Immunohistochemical Assessment of the Brain Lesion
Immunohistochemical assessment of gray and white matter damage was determined in the brains of the remaining mice at 14 mo post-HI (sham-operated, n = 3; HI-vehicle, n = 7; HI-MSC, n = 7) and at 5 wk post-HI (sham-operated, n = 3; HI-vehicle, n = 9; HI-MSC, n = 10). Briefly, mice were perfused intracardially with 4% paraformaldehyde, and brains were removed and embedded in paraffin. Eight micrometer coronal brain sections cut at hippocampal level were incubated with MBP (Sternberger Monoclonals, Lutherville, MD) or MAP2 (Sigma-Aldrich) followed by biotinylated horse-anti-mouse antibody (Vector Laboratories, Burliname, CA). Binding was visualized with Vectastain ABC kit (Vector Laboratories) and diaminobenzamidine. The percentage of ipsilateral MAP2 or MBP area loss was determined as (ipsilateral MAP2- or MBP-positive area/contralateral MAP2- or MBP-positive area) × 100%. For both MAP2 and MBP staining, all sections were stained at the same time.
Statistical Analyses
Analyses were performed in a blinded set-up. Quantification of ipsilateral MAP2 or MBP area loss was determined by Adobe Photoshop CS5 (version 13.0 x64) or ImageJ software (version 1.47; National Institute of Health), respectively. Data are presented as mean and SEM. Statistical significance was determined by using two-way ANOVA followed by Bonferroni post hoc tests for all analyses except the NORT, where statistical significance was assessed by one-sample t-test (two-tailed). P < 0.05 was considered statistically significant. Outliers were detected with the Grubbs (Q = 5%) and ROUT (Q = 5%) tests. Removed outliers: NORT 3 mo: one outlier (sham-operated); CRT 6 mo: three outliers (MSC-treated); CRT 9 mo: two outliers (sham-operated and MSC-treated).

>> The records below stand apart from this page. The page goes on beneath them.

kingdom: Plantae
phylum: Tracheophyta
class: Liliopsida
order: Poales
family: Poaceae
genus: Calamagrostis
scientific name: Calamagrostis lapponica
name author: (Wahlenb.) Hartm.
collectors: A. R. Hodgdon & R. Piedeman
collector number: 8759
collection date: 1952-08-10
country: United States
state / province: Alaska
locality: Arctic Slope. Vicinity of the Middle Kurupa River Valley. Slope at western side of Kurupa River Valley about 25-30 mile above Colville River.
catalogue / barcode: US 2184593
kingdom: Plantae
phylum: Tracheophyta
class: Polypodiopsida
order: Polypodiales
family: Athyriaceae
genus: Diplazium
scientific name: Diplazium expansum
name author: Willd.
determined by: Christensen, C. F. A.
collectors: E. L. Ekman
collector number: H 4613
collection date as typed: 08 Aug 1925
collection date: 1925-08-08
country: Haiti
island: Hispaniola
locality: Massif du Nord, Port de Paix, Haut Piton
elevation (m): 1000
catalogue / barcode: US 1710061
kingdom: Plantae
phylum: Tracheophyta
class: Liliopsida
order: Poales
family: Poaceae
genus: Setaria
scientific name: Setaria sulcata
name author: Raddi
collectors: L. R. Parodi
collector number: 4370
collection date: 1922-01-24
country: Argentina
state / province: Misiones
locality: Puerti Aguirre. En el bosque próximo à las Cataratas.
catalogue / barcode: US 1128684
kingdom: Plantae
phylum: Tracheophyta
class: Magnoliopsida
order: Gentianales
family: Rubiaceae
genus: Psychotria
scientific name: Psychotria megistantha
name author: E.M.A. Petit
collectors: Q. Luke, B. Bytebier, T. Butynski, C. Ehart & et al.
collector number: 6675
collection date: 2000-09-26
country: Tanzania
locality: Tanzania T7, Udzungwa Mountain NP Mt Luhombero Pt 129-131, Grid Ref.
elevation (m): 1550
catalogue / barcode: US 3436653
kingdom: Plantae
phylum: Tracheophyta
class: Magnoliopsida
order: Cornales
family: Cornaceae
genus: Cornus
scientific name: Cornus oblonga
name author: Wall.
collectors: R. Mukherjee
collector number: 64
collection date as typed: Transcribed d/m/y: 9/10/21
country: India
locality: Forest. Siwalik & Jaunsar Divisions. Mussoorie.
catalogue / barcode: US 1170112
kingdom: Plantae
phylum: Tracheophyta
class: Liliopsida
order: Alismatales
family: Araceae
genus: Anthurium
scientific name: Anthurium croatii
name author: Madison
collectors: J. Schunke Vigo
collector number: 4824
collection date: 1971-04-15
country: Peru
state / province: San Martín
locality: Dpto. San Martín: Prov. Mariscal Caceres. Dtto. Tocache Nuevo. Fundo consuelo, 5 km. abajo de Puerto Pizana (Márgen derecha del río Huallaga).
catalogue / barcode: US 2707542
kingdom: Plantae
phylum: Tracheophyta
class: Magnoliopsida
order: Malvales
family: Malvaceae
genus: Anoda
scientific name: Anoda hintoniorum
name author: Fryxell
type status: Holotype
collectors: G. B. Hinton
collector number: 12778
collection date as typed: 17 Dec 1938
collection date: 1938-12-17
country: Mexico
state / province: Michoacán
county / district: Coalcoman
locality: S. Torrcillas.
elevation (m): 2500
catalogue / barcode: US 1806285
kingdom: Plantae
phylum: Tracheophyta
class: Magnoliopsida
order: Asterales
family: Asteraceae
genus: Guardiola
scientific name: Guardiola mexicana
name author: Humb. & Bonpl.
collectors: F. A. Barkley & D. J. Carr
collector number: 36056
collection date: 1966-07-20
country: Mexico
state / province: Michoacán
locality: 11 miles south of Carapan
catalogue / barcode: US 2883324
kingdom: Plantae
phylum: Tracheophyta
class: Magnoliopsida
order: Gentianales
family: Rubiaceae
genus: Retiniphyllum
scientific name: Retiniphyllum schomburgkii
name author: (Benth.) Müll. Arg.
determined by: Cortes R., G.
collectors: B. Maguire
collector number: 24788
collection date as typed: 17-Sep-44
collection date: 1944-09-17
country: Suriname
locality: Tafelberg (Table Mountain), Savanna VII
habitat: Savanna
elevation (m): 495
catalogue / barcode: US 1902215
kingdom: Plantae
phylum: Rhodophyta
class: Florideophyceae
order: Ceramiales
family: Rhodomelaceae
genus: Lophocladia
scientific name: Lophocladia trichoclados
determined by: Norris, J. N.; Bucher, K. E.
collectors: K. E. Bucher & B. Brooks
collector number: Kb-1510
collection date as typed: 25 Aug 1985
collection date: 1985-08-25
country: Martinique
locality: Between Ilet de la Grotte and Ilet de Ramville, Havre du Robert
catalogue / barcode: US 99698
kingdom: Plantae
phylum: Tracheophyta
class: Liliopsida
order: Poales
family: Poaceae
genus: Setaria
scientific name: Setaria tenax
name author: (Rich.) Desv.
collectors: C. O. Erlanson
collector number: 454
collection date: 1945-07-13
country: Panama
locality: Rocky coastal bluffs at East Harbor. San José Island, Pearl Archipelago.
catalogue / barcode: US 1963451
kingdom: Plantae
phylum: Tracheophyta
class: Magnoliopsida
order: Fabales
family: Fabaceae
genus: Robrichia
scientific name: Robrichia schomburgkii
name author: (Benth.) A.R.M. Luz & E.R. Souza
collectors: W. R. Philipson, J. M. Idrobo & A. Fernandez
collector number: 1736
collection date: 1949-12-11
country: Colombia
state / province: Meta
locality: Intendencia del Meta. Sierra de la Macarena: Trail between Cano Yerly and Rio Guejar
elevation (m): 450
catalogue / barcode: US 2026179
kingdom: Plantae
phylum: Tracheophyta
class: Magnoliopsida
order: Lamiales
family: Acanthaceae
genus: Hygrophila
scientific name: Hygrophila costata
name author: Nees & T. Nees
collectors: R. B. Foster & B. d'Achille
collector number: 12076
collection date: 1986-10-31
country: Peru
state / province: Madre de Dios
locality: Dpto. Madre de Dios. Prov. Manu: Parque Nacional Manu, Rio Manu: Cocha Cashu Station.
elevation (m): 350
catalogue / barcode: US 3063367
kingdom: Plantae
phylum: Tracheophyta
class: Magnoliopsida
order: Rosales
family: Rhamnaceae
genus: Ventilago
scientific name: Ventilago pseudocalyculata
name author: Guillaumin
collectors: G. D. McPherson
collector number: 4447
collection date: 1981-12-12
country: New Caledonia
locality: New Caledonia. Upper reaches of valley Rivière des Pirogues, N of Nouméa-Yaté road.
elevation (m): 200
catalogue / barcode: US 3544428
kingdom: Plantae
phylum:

Statement of Financial Support
This study was supported by the ZorgOnderzoek Nederland-Medische Wetenschappen (Zon-MW) Project (no. 11600203) and EU-7 Neurobid (HEALTH-F2-2009–241778) from the European Union.
Disclosure
The authors declare no conflicts of interest. All authors have read the journal's policy on disclosure of potential conflicts of interest.
Acknowledgments
The authors are greatly indebted to Sabine Versteeg, Karima Amarouchi, Elsbeth van Liere, Saskia van Essen-van Dorresteijn, and Mirjam Koster for excellent technical assistance.